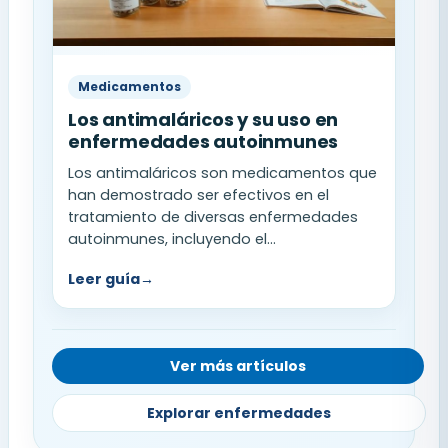
Medicamentos
Los antimaláricos y su uso en
enfermedades autoinmunes
Los antimaláricos son medicamentos que
han demostrado ser efectivos en el
tratamiento de diversas enfermedades
autoinmunes, incluyendo el...
Leer guía
→
Ver más artículos
Explorar enfermedades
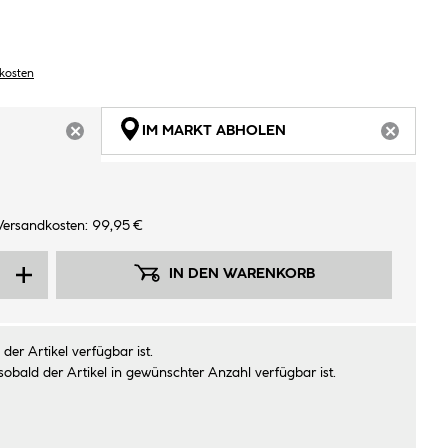
dkosten
IM MARKT ABHOLEN
ARTIKEL NICHT VERFÜGBAR
ARTIKEL
Versandkosten: 99,95 €
IN DEN WARENKORB
der Artikel verfügbar ist.
sobald der Artikel in gewünschter Anzahl verfügbar ist.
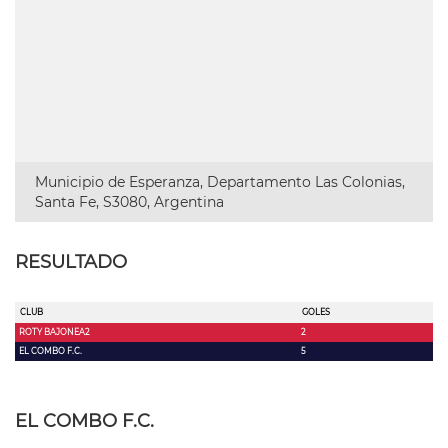
Municipio de Esperanza, Departamento Las Colonias,
Santa Fe, S3080, Argentina
RESULTADO
CLUB
GOLES
ROTY BAJONEA2
2
EL COMBO F.C.
5
EL COMBO F.C.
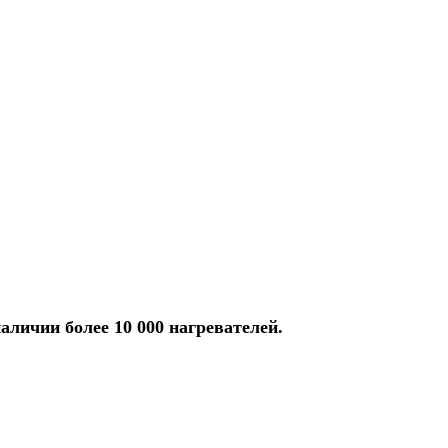
аличии более 10 000 нагревателей.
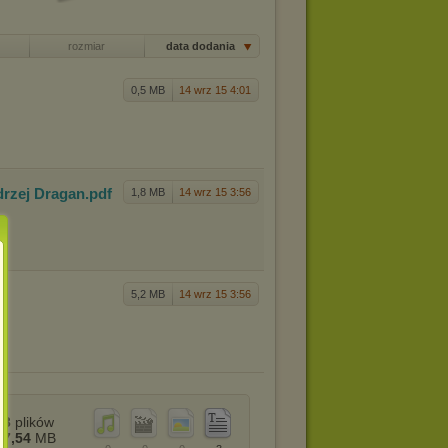
rozmiar
data dodania
0,5 MB
14 wrz 15 4:01
drzej
Dragan
.pdf
1,8 MB
14 wrz 15 3:56
5,2 MB
14 wrz 15 3:56
3
plików
7,54
MB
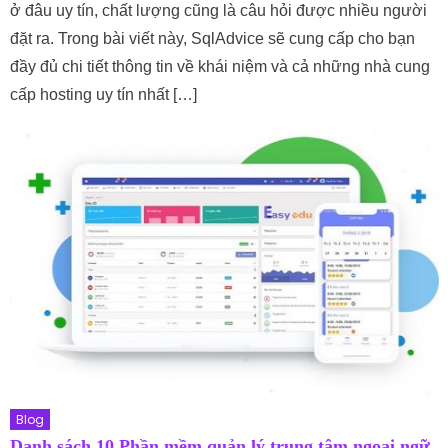
ở đâu uy tín, chất lượng cũng là câu hỏi được nhiều người
đặt ra. Trong bài viết này, SqlAdvice sẽ cung cấp cho bạn
đầy đủ chi tiết thông tin về khái niệm và cả những nhà cung
cấp hosting uy tín nhất […]
Blog
Danh sách 10 Phần mềm quản lý trung tâm ngoại ngữ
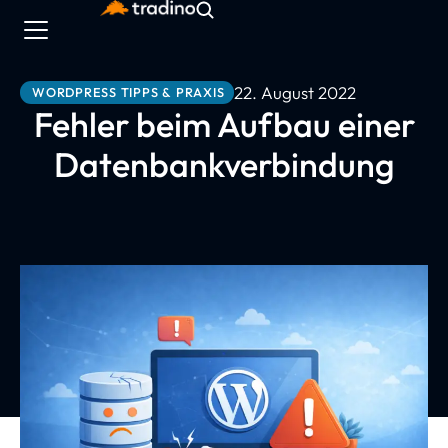
22. August 2022
WORDPRESS TIPPS & PRAXIS
Fehler beim Aufbau einer
Datenbankverbindung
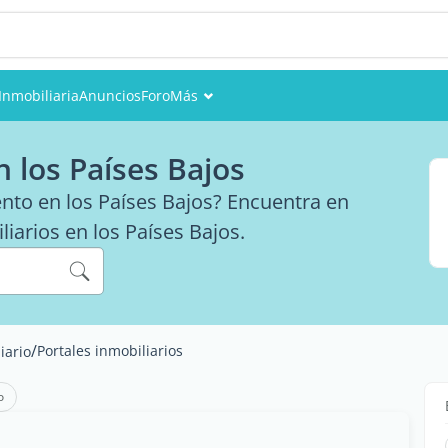
Inmobiliaria
Anuncios
Foro
Más
Eventos
n los Países Bajos
Miembros
ento en los Países Bajos? Encuentra en
liarios en los Países Bajos.
Fotos
/
Portales inmobiliarios
iario
o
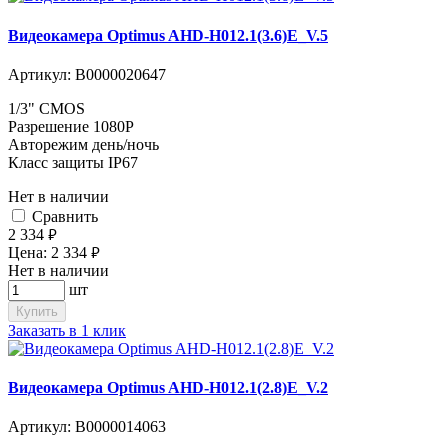
Видеокамера Optimus AHD-H012.1(3.6)E_V.5
Артикул:
В0000020647
1/3" CMOS
Разрешение 1080P
Авторежим день/ночь
Класс защиты IP67
Нет в наличии
Cравнить
2 334
руб.
Цена:
2 334
руб.
Нет в наличии
шт
Купить
Заказать в 1 клик
Видеокамера Optimus AHD-H012.1(2.8)E_V.2
Артикул:
В0000014063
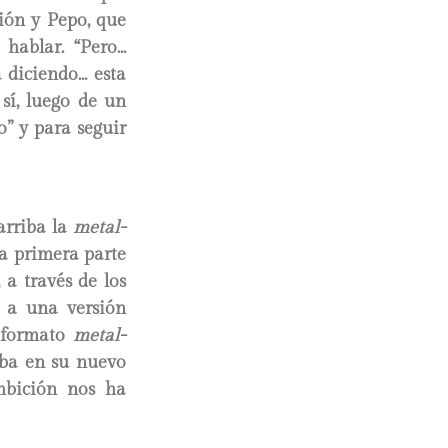
ión y Pepo, que
 hablar. “Pero…
a diciendo… esta
 sí, luego de un
o” y para seguir
 arriba la
metal-
la primera parte
 a través de los
 a una versión
u formato
metal-
aba en su nuevo
mbición nos ha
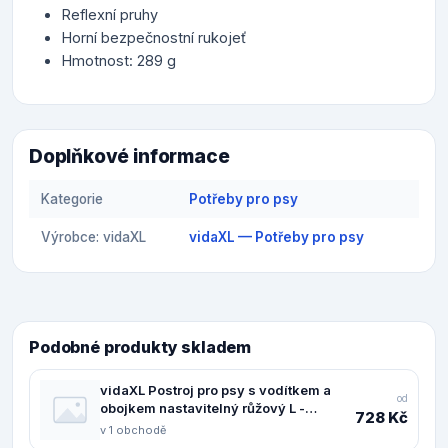
Reflexní pruhy
Horní bezpečnostní rukojeť
Hmotnost: 289 g
Doplňkové informace
Kategorie
Potřeby pro psy
Výrobce: vidaXL
vidaXL — Potřeby pro psy
Podobné produkty skladem
vidaXL Postroj pro psy s vodítkem a
od
obojkem nastavitelný růžový L -
728 Kč
11461.4013394
v 1 obchodě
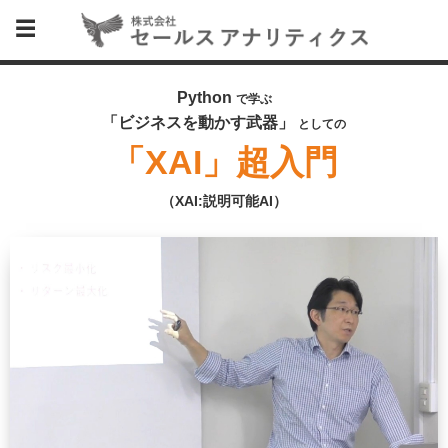
Python
で学ぶ
「ビジネスを動かす武器」
としての
「XAI」超入門
（XAI:説明可能AI）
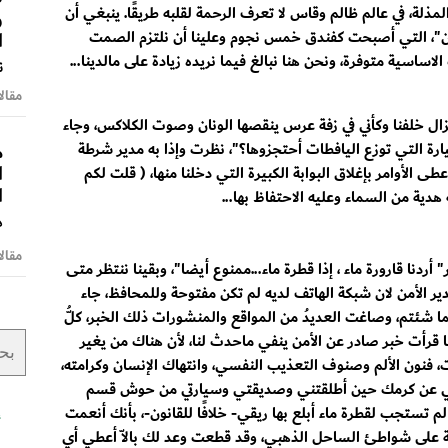
ذلة، في عالم ظالم وقاس لا تعرف الرحمة لقلبه طريقًا. ينبغي أن
و
ا
دن"، التي أصبحت كفندق خمس نجوم وعلينا أن نلتزم الصمت
اسية متوفرة، ونحن هنا نبالغ فيما نريده زيادة على مالدينا...
ن
مقالا
ال خلفنا وكأني في زفة عرس ينقصها الونان وصوت الكلاكس، وجاء
م
رة التي توزع اليافطات أحتجزوها؟"، نظرت وإذا به مدير شرطة
ا
 الأوامر بإغلاق البوابة الكبيرة التي دخلنا منها، ( قلت لكم
ا
دية من السماء وعليه الاحتفاظ بها...
د
مقالا
أردنا قارورة ماء ، إذا قطرة ماء...ممنوع أيضا"، وبقينا ننتظر متى
 الأمن لان شبكة الهاتف لديه لم تكن مفتوحة وللمحافظ، جاء
كما شئتم، وصاغت العديدُ من المواقع والمنشورات ذلك الخبر، كلُّ
نما قرأت خبر صادر عن الأمن ينفي ماحدث لنا، لأن هناك من يغير
، فنون الألم وصنوف التعذيب النفسي، وانتهاك الإنسان وكرامته،
حدثني عن كرمك حين أطلقتني وصديقتي وسيارتي من حوش قسم
 تستجب لقطرة ماء أبلع بها ريقي- خلافًا للقانون-، بأنك أنعمت
أ
هة على شواطئ الساحل الذهبي، وقد قطعت وعد لك بالاّ أعطي أي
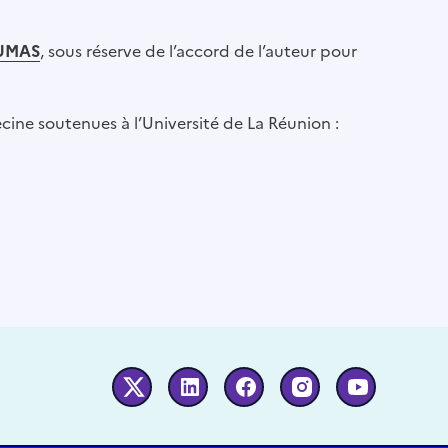
UMAS
, sous réserve de l’accord de l’auteur pour
ine soutenues à l’Université de La Réunion :
Twitter
Linkedin
Facebook
Instagram
Youtube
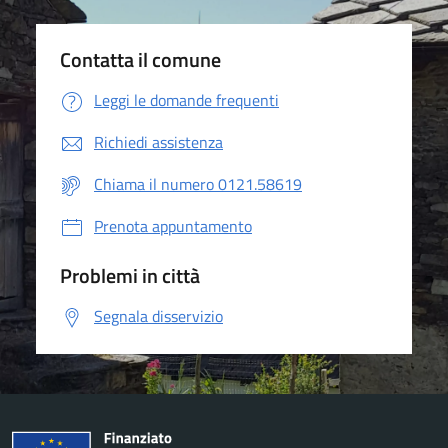
Contatta il comune
Leggi le domande frequenti
Richiedi assistenza
Chiama il numero 0121.58619
Prenota appuntamento
Problemi in città
Segnala disservizio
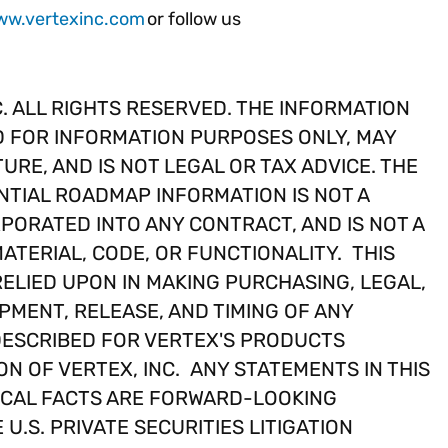
ww.vertexinc.com
or follow us
. ALL RIGHTS RESERVED. THE INFORMATION
D FOR INFORMATION PURPOSES ONLY, MAY
URE, AND IS NOT LEGAL OR TAX ADVICE. THE
TIAL ROADMAP INFORMATION IS NOT A
PORATED INTO ANY CONTRACT, AND IS NOT A
ATERIAL, CODE, OR FUNCTIONALITY. THIS
ELIED UPON IN MAKING PURCHASING, LEGAL,
PMENT, RELEASE, AND TIMING OF ANY
DESCRIBED FOR VERTEX'S PRODUCTS
ON OF VERTEX, INC. ANY STATEMENTS IN THIS
ICAL FACTS ARE FORWARD-LOOKING
U.S. PRIVATE SECURITIES LITIGATION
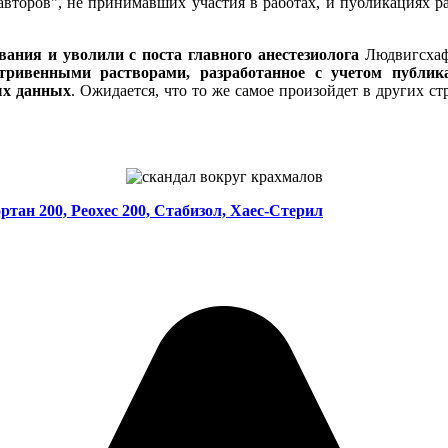
второв", не принимавших участия в работах, и публикациях ра
ания и уволили с поста главного анестезиолога
Людвигсхаф
тривенными растворами, разработанное с учетом публик
ых данных
. Ожидается, что то же самое произойдет в других 
тан 200, Реохес 200, Стабизол, Хаес-Стерил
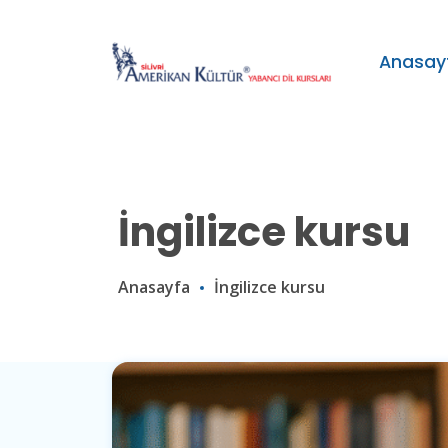
Anasay
İngilizce kursu
Anasayfa
İngilizce kursu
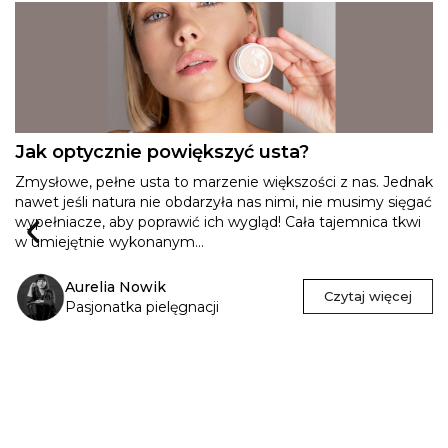
Jak optycznie powiększyć usta?
Zmysłowe, pełne usta to marzenie większości z nas. Jednak
nawet jeśli natura nie obdarzyła nas nimi, nie musimy sięgać
wypełniacze, aby poprawić ich wygląd! Cała tajemnica tkwi
w umiejętnie wykonanym...
Aurelia Nowik
Czytaj więcej
Pasjonatka pielęgnacji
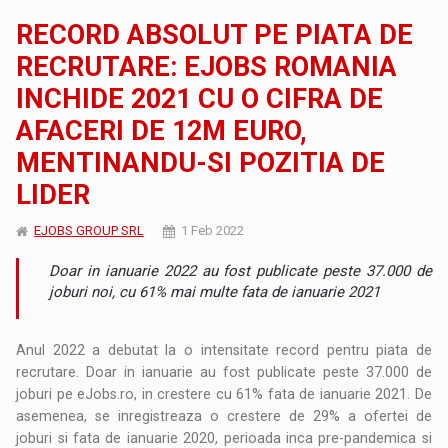
RECORD ABSOLUT PE PIATA DE
RECRUTARE: EJOBS ROMANIA
INCHIDE 2021 CU O CIFRA DE
AFACERI DE 12M EURO,
MENTINANDU-SI POZITIA DE
LIDER
EJOBS GROUP SRL
1 Feb 2022
Doar in ianuarie 2022 au fost publicate peste 37.000 de
joburi noi, cu 61% mai multe fata de ianuarie 2021
Anul 2022 a debutat la o intensitate record pentru piata de
recrutare. Doar in ianuarie au fost publicate peste 37.000 de
joburi pe eJobs.ro, in crestere cu 61% fata de ianuarie 2021. De
asemenea, se inregistreaza o crestere de 29% a ofertei de
joburi si fata de ianuarie 2020, perioada inca pre-pandemica si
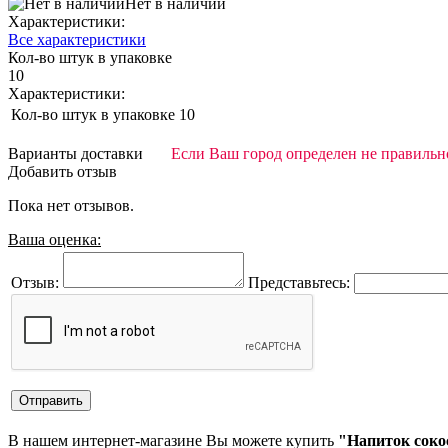
Нет в наличии
Характеристики:
Все характеристики
Кол-во штук в упаковке
10
Характеристики:
Кол-во штук в упаковке
10
Варианты доставки
Если Ваш город определен не правильно
Добавить отзыв
Пока нет отзывов.
Ваша оценка:
Отзыв:
Представьтесь:
В нашем интернет-магазине Вы можете купить
"Напиток соко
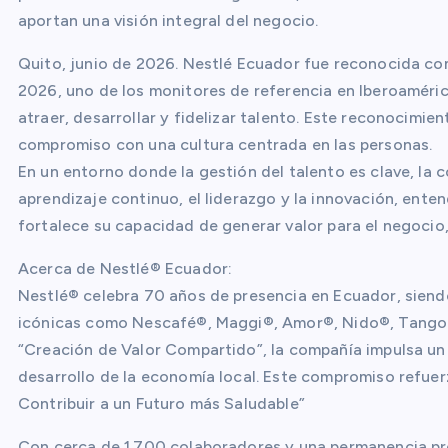
aportan una visión integral del negocio.
Quito, junio de 2026. Nestlé Ecuador fue reconocida co
2026, uno de los monitores de referencia en Iberoaméric
atraer, desarrollar y fidelizar talento. Este reconocimi
compromiso con una cultura centrada en las personas.
En un entorno donde la gestión del talento es clave, la 
aprendizaje continuo, el liderazgo y la innovación, ent
fortalece su capacidad de generar valor para el negocio,
Acerca de Nestlé® Ecuador:
Nestlé® celebra 70 años de presencia en Ecuador, siendo
icónicas como Nescafé®, Maggi®, Amor®, Nido®, Tango®,
“Creación de Valor Compartido”, la compañía impulsa un 
desarrollo de la economía local. Este compromiso refuer
Contribuir a un Futuro más Saludable”
Con cerca de 1.700 colaboradores y una permanencia pro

**Work to complete**: Repeat the records above verbatim, dropping the pictures.

**Result of this exercise**:
Medicamentos
Los antimaláricos y su uso en
enfermedades autoinmunes
Los antimaláricos son medicamentos que
han demostrado ser efectivos en el
tratamiento de diversas enfermedades
autoinmunes, incluyendo el...
Leer guía
→
Ver más artículos
Explorar enfermedades
dkosten
IM MARKT ABHOLEN
ARTIKEL NICHT VERFÜGBAR
ARTIKEL
Versandkosten: 99,95 €
IN DEN WARENKORB
der Artikel verfügbar ist.
sobald der Artikel in gewünschter Anzahl verfügbar ist.
Municipio de Esperanza, Departamento Las Colonias,
Santa Fe, S3080, Argentina
RESULTADO
CLUB
GOLES
ROTY BAJONEA2
2
EL COMBO F.C.
5
EL COMBO F.C.
аличии более 10 000 нагревателей.
rozmiar
data dodania
0,5 MB
14 wrz 15 4:01
drzej
Dragan
.pdf
1,8 MB
14 wrz 15 3:56
5,2 MB
14 wrz 15 3:56
3
plików
7,54
MB
ở đâu uy tín, chất lượng cũng là câu hỏi được nhiều người
đặt ra. Trong bài viết này, SqlAdvice sẽ cung cấp cho bạn
đầy đủ chi tiết thông tin về khái niệm và cả những nhà cung
cấp hosting uy tín nhất […]
Blog
Danh sách 10 Phần mềm quản lý trung tâm ngoại ngữ
22. August 2022
WORDPRESS TIPPS & PRAXIS
Fehler beim Aufbau einer
Datenbankverbindung
Inmobiliaria
Anuncios
Foro
Más
Eventos
n los Países Bajos
Miembros
ento en los Países Bajos? Encuentra en
liarios en los Países Bajos.
Fotos
/
Portales inmobiliarios
iario
o
Видеокамера Optimus AHD-H012.1(3.6)E_V.5
Артикул:
В0000020647
1/3" CMOS
Разрешение 1080P
Авторежим день/ночь
Класс защиты IP67
Нет в наличии
Cравнить
2 334
руб.
Цена:
2 334
руб.
Нет в наличии
шт
Купить
Заказать в 1 клик
Видеокамера Optimus AHD-H012.1(2.8)E_V.2
Артикул:
В0000014063
ión y Pepo, que
 hablar. “Pero…
a diciendo… esta
 sí, luego de un
o” y para seguir
 arriba la
metal-
la primera parte
 a través de los
 a una versión
u formato
metal-
aba en su nuevo
mbición nos ha
Reflexní pruhy
Horní bezpečnostní rukojeť
Hmotnost: 289 g
Doplňkové informace
Kategorie
Potřeby pro psy
Výrobce: vidaXL
vidaXL — Potřeby pro psy
Podobné produkty skladem
vidaXL Postroj pro psy s vodítkem a
od
obojkem nastavitelný růžový L -
728 Kč
11461.4013394
v 1 obchodě
Python
で学ぶ
「ビジネスを動かす武器」
としての
「XAI」超入門
（XAI:説明可能AI）
ذلة، في عالم ظالم وقاس لا تعرف الرحمة لقلبه طريقًا. ينبغي أن
و
ا
دن"، التي أصبحت كفندق خمس نجوم وعلينا أن نلتزم الصمت
اسية متوفرة، ونحن هنا نبالغ فيما نريده زيادة على مالدينا...
ن
مقالا
ال خلفنا وكأني في زفة عرس ينقصها الونان وصوت الكلاكس، وجاء
م
رة التي توزع اليافطات أحتجزوها؟"، نظرت وإذا به مدير شرطة
ا
 الأوامر بإغلاق البوابة الكبيرة التي دخلنا منها، ( قلت لكم
ا
دية من السماء وعليه الاحتفاظ بها...
د
مقالا
أردنا قارورة ماء ، إذا قطرة ماء...ممنوع أيضا"، وبقينا ننتظر متى
 الأمن لان شبكة الهاتف لديه لم تكن مفتوحة وللمحافظ، جاء
كما شئتم، وصاغت العديدُ من المواقع والمنشورات ذلك الخبر، كلُّ
نما قرأت خبر صادر عن الأمن ينفي ماحدث لنا، لأن هناك من يغير
، فنون الألم وصنوف التعذيب النفسي، وانتهاك الإنسان وكرامته،
حدثني عن كرمك حين أطلقتني وصديقتي وسيارتي من حوش قسم
 تستجب لقطرة ماء أبلع بها ريقي- خلافًا للقانون-، بأنك أنعمت
أ
هة على شواطئ الساحل الذهبي، وقد قطعت وعد لك بالاّ أعطي أي
UMAS
, sous réserve de l’accord de l’auteur pour
ine soutenues à l’Université de La Réunion :
Twitter
Linkedin
Facebook
Instagram
Youtube
Contatta il comune
Leggi le domande frequenti
Richiedi assistenza
Chiama il numero 0121.58619
Prenota appuntamento
Problemi in città
Segnala disservizio
ww.vertexinc.com
or follow us
. ALL RIGHTS RESERVED. THE INFORMATION
D FOR INFORMATION PURPOSES ONLY, MAY
URE, AND IS NOT LEGAL OR TAX ADVICE. THE
TIAL ROADMAP INFORMATION IS NOT A
PORATED INTO ANY CONTRACT, AND IS NOT A
ATERIAL, CODE, OR FUNCTIONALITY. THIS
ELIED UPON IN MAKING PURCHASING, LEGAL,
PMENT, RELEASE, AND TIMING OF ANY
DESCRIBED FOR VERTEX'S PRODUCTS
ON OF VERTEX, INC. ANY STATEMENTS IN THIS
ICAL FACTS ARE FORWARD-LOOKING
U.S. PRIVATE SECURITIES LITIGATION
второв", не принимавших участия в работах, и публикациях ра
ания и уволили с поста главного анестезиолога
Людвигсхаф
тривенными растворами, разработанное с учетом публик
ых данных
. Ожидается, что то же самое произойдет в других 
тан 200, Реохес 200, Стабизол, Хаес-Стерил
Anasay
İngilizce kursu
Anasayfa
İngilizce kursu
Jak optycznie powiększyć usta?
Zmysłowe, pełne usta to marzenie większości z nas. Jednak
nawet jeśli natura nie obdarzyła nas nimi, nie musimy sięgać
wypełniacze, aby poprawić ich wygląd! Cała tajemnica tkwi
w umiejętnie wykonanym...
Aurelia Nowik
Czytaj więcej
Pasjonatka pielęgnacji
RECORD ABSOLUT PE PIATA DE
RECRUTARE: EJOBS ROMANIA
INCHIDE 2021 CU O CIFRA DE
AFACERI DE 12M EURO,
MENTINANDU-SI POZITIA DE
LIDER
EJOBS GROUP SRL
1 Feb 2022
Doar in ianuarie 2022 au fost publicate peste 37.000 de
joburi noi, cu 61% mai multe fata de ianuarie 2021
Anul 2022 a debutat la o intensitate record pentru piata de
recrutare. Doar in ianuarie au fost publicate peste 37.000 de
joburi pe eJobs.ro, in crestere cu 61% fata de ianuarie 2021. De
asemenea, se inregistreaza o crestere de 29% a ofertei de
joburi si fata de ianuarie 2020, perioada inca pre-pandemica si
Нет в наличии
Характеристики:
Все характеристики
Кол-во штук в упаковке
10
Характеристики:
Кол-во штук в упаковке
10
Варианты доставки
Если Ваш город определен не правильно
Добавить отзыв
Пока нет отзывов.
Ваша оценка:
Отзыв:
Представьтесь:
В нашем интернет-магазине Вы можете купить
"Напиток соко
aportan una visión integral del negocio.
Quito, junio de 2026. Nestlé Ecuador fue reconocida co
2026, uno de los monitores de referencia en Iberoaméric
atraer, desarrollar y fidelizar talento. Este reconocimi
compromiso con una cultura centrada en las personas.
En un entorno donde la gestión del talento es clave, la 
aprendizaje continuo, el liderazgo y la innovación, ent
fortalece su capacidad de generar valor para el negocio,
Acerca de Nestlé® Ecuador:
Nestlé® celebra 70 años de presencia en Ecuador, siendo
icónicas como Nescafé®, Maggi®, Amor®, Nido®, Tango®,
“Creación de Valor Compartido”, la compañía impulsa un 
desarrollo de la economía local. Este compromiso refuer
Contribuir a un Futuro más Saludable”
Con cerca de 1.700 colaboradores y una permanencia pro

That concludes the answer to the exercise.